This year we've been cautious in pointing out the risk premium associated with owning Russia, yet assertive that Russia's commodity based economy stands to benefit greatly from commodity reflation, a major theme of ours in the first half of this year. 

The Russian stock market (much like other countries that are paid in petrodollars) has followed the price of oil like a hawk year to date, with a correlation coefficient (R squared) of .94 between the RTSI and the continuous front month light sweet crude contract (see chart). This year we've frequently commented on Russia's performance as it vied for the best performing global market with the other BRIC components, until it began pulling back in concert with oil.  Starting June 1st the RTS declined 28.5% with oil down 12.0% in the same period, before catching a bid this week, up 10.6% on oil's 6.4% run.

While the price of energy commodities and metals remain the central catalyst for the Russian market, we're equally watching the country's underlying economic fundaments as we believe they'll drag down performance on an intermediate and TAIL (3 years or less) basis, especially should oil stay under our TAIL resistance level of $67.78/barrel.

This week the Russia's Economy Ministry updated its economic forecast.

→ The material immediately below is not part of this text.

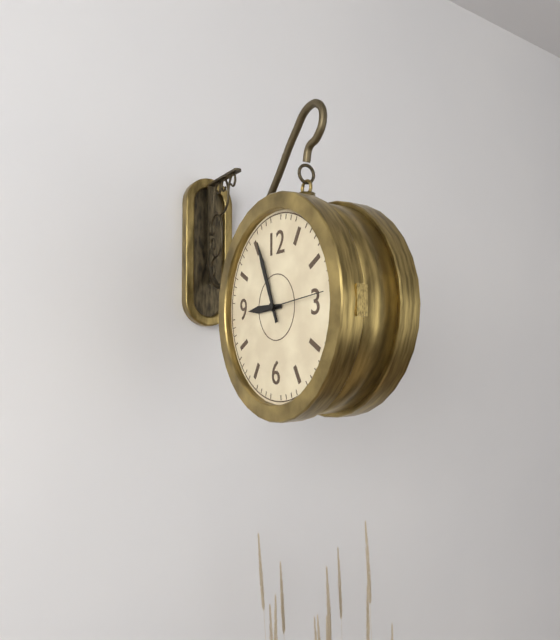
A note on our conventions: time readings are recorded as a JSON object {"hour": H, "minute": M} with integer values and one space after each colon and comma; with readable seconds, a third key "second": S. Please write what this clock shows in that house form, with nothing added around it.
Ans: {"hour": 8, "minute": 56, "second": 14}
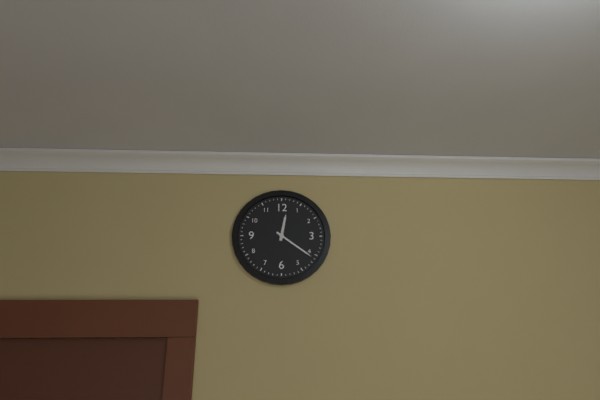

Whether the information is completely creditable or not is a matter of discussion in itself, however the Ministry reported that GDP may decline 8.5% this year, after contracting 9.8% Y/Y in Q1 (the most in 15 years) and that Russia may not match last year's growth until 2012.

On the ground industrial production was down 17% in May, with the IMF forecasting unemployment at 13% this year.   Wage arrears rose 10.8% and according to a study by Moscow's Higher School of Economics--and not surprisingly--Russia is seeing a rise in labor unrest with a recorded 99 labor disputes in the first five months (nearly the same level as in all of last year). 

While the data may be questionable, the country's demographics support a grim picture for future growth.  The World Bank reported that by the end of this year 17.4% of the population (24.6 Million) will live beneath the subsistence level of $185 per month, about 5% more than before the crisis. Additionally the Economy Ministry said Russia's working population will annually decrease by ~1 Million every year over the next three, and the population will continue to decline, as it has over the last 14 years; last year the population stood at 141.9 Million.

From a fiscal and monetary perspective Russia is certainly trying to weather the storm, but we'd argue that the Kremlin is not doing enough. The country issued a stimulus package of more than 2.5 Trillion Rubles ($80 Billion -a puny amount in context), and has reduced interest rates to stem the blockage in credit lending. Over the last three months Bank Rossii has cut interest rates three times, shaving off 50bps to 11% in its last cut on July 10th.  

The chart below helps to frame the USD-RUB dynamic along with the price of oil. Certainly the Central Bank has played a large role in manipulating the Ruble's value over the last year, having drained some $200 Billion (1/3 of the country's foreign-exchange reserves) from August to January to stem the Ruble's slide versus the dollar as oil came down off its summer highs. Most recently, the bank reported that international reserves slid by $8.4 Billion to $400.7 Billion last week, the largest decline in almost in six months, as the Bank attempts to strengthen the Ruble. 

All of this action begs the question: to what extent the Central bank is willing to support a strong Ruble policy (and ensure it trades below the high side of its trading band of 26 to 41 against a basket of Euros and Dollars) if oil continues to fall? On one hand, Russia has the reserves to support currency, yet the bank has no control over investors who may flee due to the volatility of a economy levered to energy prices.  

Make no mistake, the Russian stock market is focused squarely on Oil and Gas, yet our work in global macro has taught us that a country's fundamentals drive market performance in the long run. As outlined, on the TAIL there are real risks in the Russian economy and, perhaps more importantly, real political risks to investing there.

In the immediate term, we will continue to analyze all data points -large or small,  made up or not, as we look for signals on the margin that may change our stance.